**Exercise goal:** In the answer, transcribe exactly the lines from the beginning of the material through the line holding "- Visible Spectropolarimeter (VISP)", and skip every picture.

**Data for processing:**
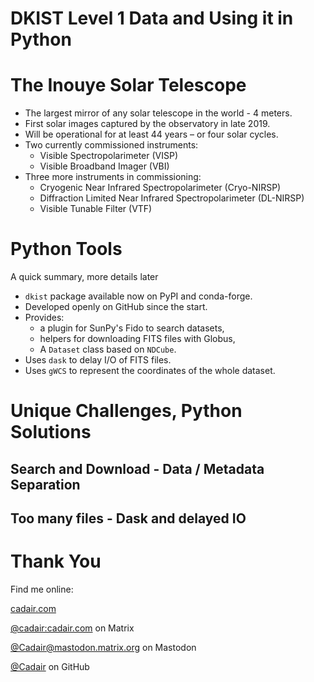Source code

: #+REVEAL_ROOT: ./src/reveal.js/
#+REVEAL_MATHJAX_URL: ./src/mathjax/es5/tex-chtml.js
#+REVEAL_HIGHLIGHT_CSS: %r/plugin/highlight/monokai.css
#+REVEAL_PLUGINS: (highlight)
#+REVEAL_THEME: simple
#+REVEAL_DEFAULT_SLIDE_BACKGROUND: ./images/filt_Gband1_yellow1_1920.jpg
#+REVEAL_DEFAULT_SLIDE_BACKGROUND_OPACITY: 0.3
#+OPTIONS: toc:nil
#+OPTIONS: num:nil
#+OPTIONS: reveal_title_slide:nil
#+REVEAL_EXTRA_CSS: org.css
#+REVEAL_INIT_OPTIONS: hash: true, slideNumber: "c/t", showSlideNumber: 'speaker', center: false

* DKIST Level 1 Data and Using it in Python
:PROPERTIES:
:CUSTOM_ID: title
:reveal_extra_attr: class="center title"
:reveal_background_opacity: 0.7
:END:

#+REVEAL_HTML: <h3> Stuart Mumford </h3>
#+REVEAL_HTML: <a href="https://aperio.software"><img style='float: left; width: 20%; margin-top: 100px; height: 15%;' src='images/aperio.svg'/></a><a href="https://nso.edu"><img style='float: right; width: 20%; margin-top: 60px; height: 15%; margin-right: 5%%;' src='images/NSO-logo-blue.png'/></a>

* The Inouye Solar Telescope
:PROPERTIES:
:CUSTOM_ID: dkist
:reveal_background: ./images/dkist-exterior.jpg
:reveal_background_opacity: 0.8
:END:
#+BEGIN_NOTES
#+END_NOTES

#+REVEAL_HTML: <div class='left' style='width: 60%; margin-left:-5em;font-weight: bolder;'>
- The largest mirror of any solar telescope in the world - 4 meters.
- First solar images captured by the observatory in late 2019.
- Will be operational for at least 44 years – or four solar cycles.
- Two currently commissioned instruments:
  - Visible Spectropolarimeter (VISP)
  - Visible Broadband Imager (VBI)
- Three more instruments in commissioning:
  - Cryogenic Near Infrared Spectropolarimeter (Cryo-NIRSP)
  - Diffraction Limited Near Infrared Spectropolarimeter (DL-NIRSP)
  - Visible Tunable Filter (VTF)

#+REVEAL_HTML: </div>

* Python Tools
:PROPERTIES:
:CUSTOM_ID: python
:END:
#+BEGIN_NOTES
A quick summary, more details later
#+END_NOTES


#+REVEAL_HTML: <div class='left'>

- ~dkist~ package available now on PyPI and conda-forge.
- Developed openly on GitHub since the start.
- Provides:
  - a plugin for SunPy's Fido to search datasets,
  - helpers for downloading FITS files with Globus,
  - A ~Dataset~ class based on ~NDCube~.
- Uses ~dask~ to delay I/O of FITS files.
- Uses ~gWCS~ to represent the coordinates of the whole dataset.

#+REVEAL_HTML: </div>

#+REVEAL_HTML: <div class='right'>

#+attr_html: :width 80%
[[./images/vbi_plot.png]]
#+attr_html: :width 80%
[[./images/dkist-repo-overview.png]]

#+REVEAL_HTML: </div>

* Unique Challenges, Python Solutions

** Search and Download - Data / Metadata Separation
** Too many files - Dask and delayed IO

* Thank You

#+REVEAL_HTML: <div class='left'>

Find me online:

 [[https://cadair.com][cadair.com]]

 [[https://matrix.to/#/@cadair:cadair.com][@cadair:cadair.com]] on Matrix

 [[https://mastodon.matrix.org/@Cadair][@Cadair@mastodon.matrix.org]] on Mastodon

 [[https://github.com/Cadair][@Cadair]] on GitHub

#+REVEAL_HTML: </div>

#+REVEAL_HTML: <div class='right'>

#+attr_html: :width 500px
[[./images/cadair.jpg]]

#+REVEAL_HTML: </div>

**Problem solution:**
Source code

: #+REVEAL_ROOT: ./src/reveal.js/
#+REVEAL_MATHJAX_URL: ./src/mathjax/es5/tex-chtml.js
#+REVEAL_HIGHLIGHT_CSS: %r/plugin/highlight/monokai.css
#+REVEAL_PLUGINS: (highlight)
#+REVEAL_THEME: simple
#+REVEAL_DEFAULT_SLIDE_BACKGROUND: ./images/filt_Gband1_yellow1_1920.jpg
#+REVEAL_DEFAULT_SLIDE_BACKGROUND_OPACITY: 0.3
#+OPTIONS: toc:nil
#+OPTIONS: num:nil
#+OPTIONS: reveal_title_slide:nil
#+REVEAL_EXTRA_CSS: org.css
#+REVEAL_INIT_OPTIONS: hash: true, slideNumber: "c/t", showSlideNumber: 'speaker', center: false

* DKIST Level 1 Data and Using it in Python
:PROPERTIES:
:CUSTOM_ID: title
:reveal_extra_attr: class="center title"
:reveal_background_opacity: 0.7
:END:

#+REVEAL_HTML: <h3> Stuart Mumford </h3>
#+REVEAL_HTML: <a href="https://aperio.software"><img style='float: left; width: 20%; margin-top: 100px; height: 15%;' src='images/aperio.svg'/></a><a href="https://nso.edu"><img style='float: right; width: 20%; margin-top: 60px; height: 15%; margin-right: 5%%;' src='images/NSO-logo-blue.png'/></a>

* The Inouye Solar Telescope
:PROPERTIES:
:CUSTOM_ID: dkist
:reveal_background: ./images/dkist-exterior.jpg
:reveal_background_opacity: 0.8
:END:
#+BEGIN_NOTES
#+END_NOTES

#+REVEAL_HTML: <div class='left' style='width: 60%; margin-left:-5em;font-weight: bolder;'>
- The largest mirror of any solar telescope in the world - 4 meters.
- First solar images captured by the observatory in late 2019.
- Will be operational for at least 44 years – or four solar cycles.
- Two currently commissioned instruments:
  - Visible Spectropolarimeter (VISP)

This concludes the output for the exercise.